(Collected data)
================================

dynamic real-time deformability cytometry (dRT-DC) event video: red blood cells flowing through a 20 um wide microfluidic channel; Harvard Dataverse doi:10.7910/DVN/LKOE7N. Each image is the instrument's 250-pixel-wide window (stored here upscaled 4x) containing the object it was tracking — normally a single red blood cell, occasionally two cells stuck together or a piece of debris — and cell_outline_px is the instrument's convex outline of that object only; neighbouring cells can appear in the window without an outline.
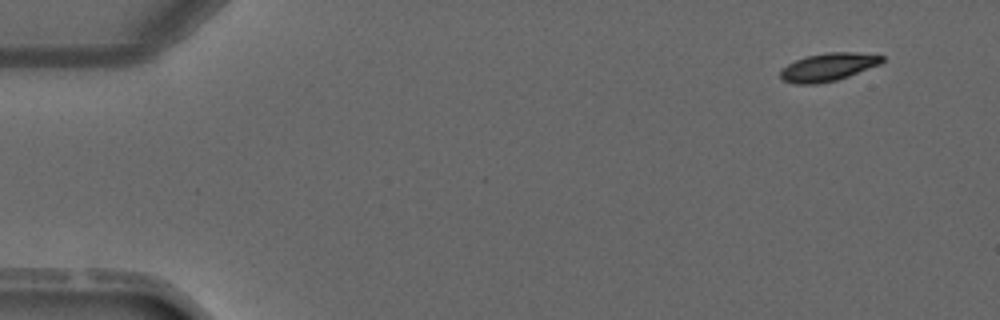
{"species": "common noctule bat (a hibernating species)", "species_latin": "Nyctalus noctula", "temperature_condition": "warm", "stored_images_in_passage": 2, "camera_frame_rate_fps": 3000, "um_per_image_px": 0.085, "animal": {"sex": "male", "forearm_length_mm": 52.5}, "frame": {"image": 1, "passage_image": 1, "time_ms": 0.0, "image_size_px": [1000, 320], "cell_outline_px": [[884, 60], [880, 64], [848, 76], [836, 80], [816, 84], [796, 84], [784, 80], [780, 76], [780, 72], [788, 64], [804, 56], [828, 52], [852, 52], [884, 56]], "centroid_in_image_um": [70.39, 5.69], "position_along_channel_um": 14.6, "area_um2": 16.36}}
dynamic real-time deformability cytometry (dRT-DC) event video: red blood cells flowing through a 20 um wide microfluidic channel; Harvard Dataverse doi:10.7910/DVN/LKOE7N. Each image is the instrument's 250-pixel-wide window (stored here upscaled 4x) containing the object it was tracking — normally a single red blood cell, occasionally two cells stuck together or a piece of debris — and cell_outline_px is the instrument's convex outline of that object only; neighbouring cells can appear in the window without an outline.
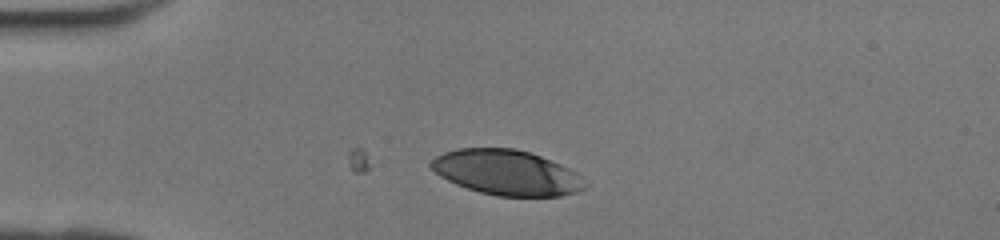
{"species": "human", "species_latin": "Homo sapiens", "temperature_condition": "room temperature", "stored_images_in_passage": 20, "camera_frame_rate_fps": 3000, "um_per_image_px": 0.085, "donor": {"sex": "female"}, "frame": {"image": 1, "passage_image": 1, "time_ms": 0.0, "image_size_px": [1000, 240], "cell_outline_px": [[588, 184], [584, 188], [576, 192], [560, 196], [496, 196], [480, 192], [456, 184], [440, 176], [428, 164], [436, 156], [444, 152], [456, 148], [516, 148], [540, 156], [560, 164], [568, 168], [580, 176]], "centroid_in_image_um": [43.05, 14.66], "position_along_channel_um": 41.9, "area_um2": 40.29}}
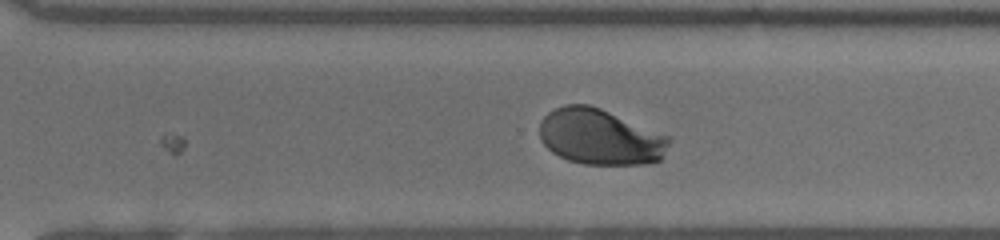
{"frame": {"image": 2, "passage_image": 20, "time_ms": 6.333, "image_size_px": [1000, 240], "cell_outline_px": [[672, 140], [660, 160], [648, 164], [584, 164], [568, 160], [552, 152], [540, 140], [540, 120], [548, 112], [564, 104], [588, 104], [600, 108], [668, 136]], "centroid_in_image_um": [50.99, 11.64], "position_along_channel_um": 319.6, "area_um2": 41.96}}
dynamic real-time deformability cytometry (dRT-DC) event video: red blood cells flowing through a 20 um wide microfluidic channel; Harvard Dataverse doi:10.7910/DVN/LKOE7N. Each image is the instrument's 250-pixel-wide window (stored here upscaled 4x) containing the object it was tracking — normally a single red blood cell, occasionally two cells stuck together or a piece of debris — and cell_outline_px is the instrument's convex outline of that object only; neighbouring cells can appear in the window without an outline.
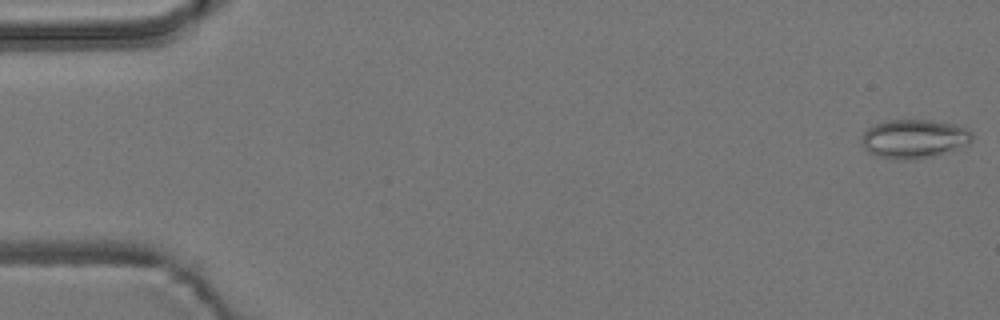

================================

All of the records need repeating exactly, except for the pictures.

dynamic real-time deformability cytometry (dRT-DC) event video: red blood cells flowing through a 20 um wide microfluidic channel; Harvard Dataverse doi:10.7910/DVN/LKOE7N. Each image is the instrument's 250-pixel-wide window (stored here upscaled 4x) containing the object it was tracking — normally a single red blood cell, occasionally two cells stuck together or a piece of debris — and cell_outline_px is the instrument's convex outline of that object only; neighbouring cells can appear in the window without an outline.
{"species": "common noctule bat (a hibernating species)", "species_latin": "Nyctalus noctula", "temperature_condition": "warm", "stored_images_in_passage": 2, "camera_frame_rate_fps": 3000, "um_per_image_px": 0.085, "animal": {"sex": "male", "forearm_length_mm": 52.5}, "frame": {"image": 1, "passage_image": 1, "time_ms": 0.0, "image_size_px": [1000, 320], "cell_outline_px": [[884, 60], [880, 64], [848, 76], [836, 80], [816, 84], [796, 84], [784, 80], [780, 76], [780, 72], [788, 64], [804, 56], [828, 52], [852, 52], [884, 56]], "centroid_in_image_um": [70.39, 5.69], "position_along_channel_um": 14.6, "area_um2": 16.36}}
dynamic real-time deformability cytometry (dRT-DC) event video: red blood cells flowing through a 20 um wide microfluidic channel; Harvard Dataverse doi:10.7910/DVN/LKOE7N. Each image is the instrument's 250-pixel-wide window (stored here upscaled 4x) containing the object it was tracking — normally a single red blood cell, occasionally two cells stuck together or a piece of debris — and cell_outline_px is the instrument's convex outline of that object only; neighbouring cells can appear in the window without an outline.
{"species": "human", "species_latin": "Homo sapiens", "temperature_condition": "room temperature", "stored_images_in_passage": 20, "camera_frame_rate_fps": 3000, "um_per_image_px": 0.085, "donor": {"sex": "female"}, "frame": {"image": 1, "passage_image": 1, "time_ms": 0.0, "image_size_px": [1000, 240], "cell_outline_px": [[588, 184], [584, 188], [576, 192], [560, 196], [496, 196], [480, 192], [456, 184], [440, 176], [428, 164], [436, 156], [444, 152], [456, 148], [516, 148], [540, 156], [560, 164], [568, 168], [580, 176]], "centroid_in_image_um": [43.05, 14.66], "position_along_channel_um": 41.9, "area_um2": 40.29}}
{"frame": {"image": 2, "passage_image": 20, "time_ms": 6.333, "image_size_px": [1000, 240], "cell_outline_px": [[672, 140], [660, 160], [648, 164], [584, 164], [568, 160], [552, 152], [540, 140], [540, 120], [548, 112], [564, 104], [588, 104], [600, 108], [668, 136]], "centroid_in_image_um": [50.99, 11.64], "position_along_channel_um": 319.6, "area_um2": 41.96}}
dynamic real-time deformability cytometry (dRT-DC) event video: red blood cells flowing through a 20 um wide microfluidic channel; Harvard Dataverse doi:10.7910/DVN/LKOE7N. Each image is the instrument's 250-pixel-wide window (stored here upscaled 4x) containing the object it was tracking — normally a single red blood cell, occasionally two cells stuck together or a piece of debris — and cell_outline_px is the instrument's convex outline of that object only; neighbouring cells can appear in the window without an outline.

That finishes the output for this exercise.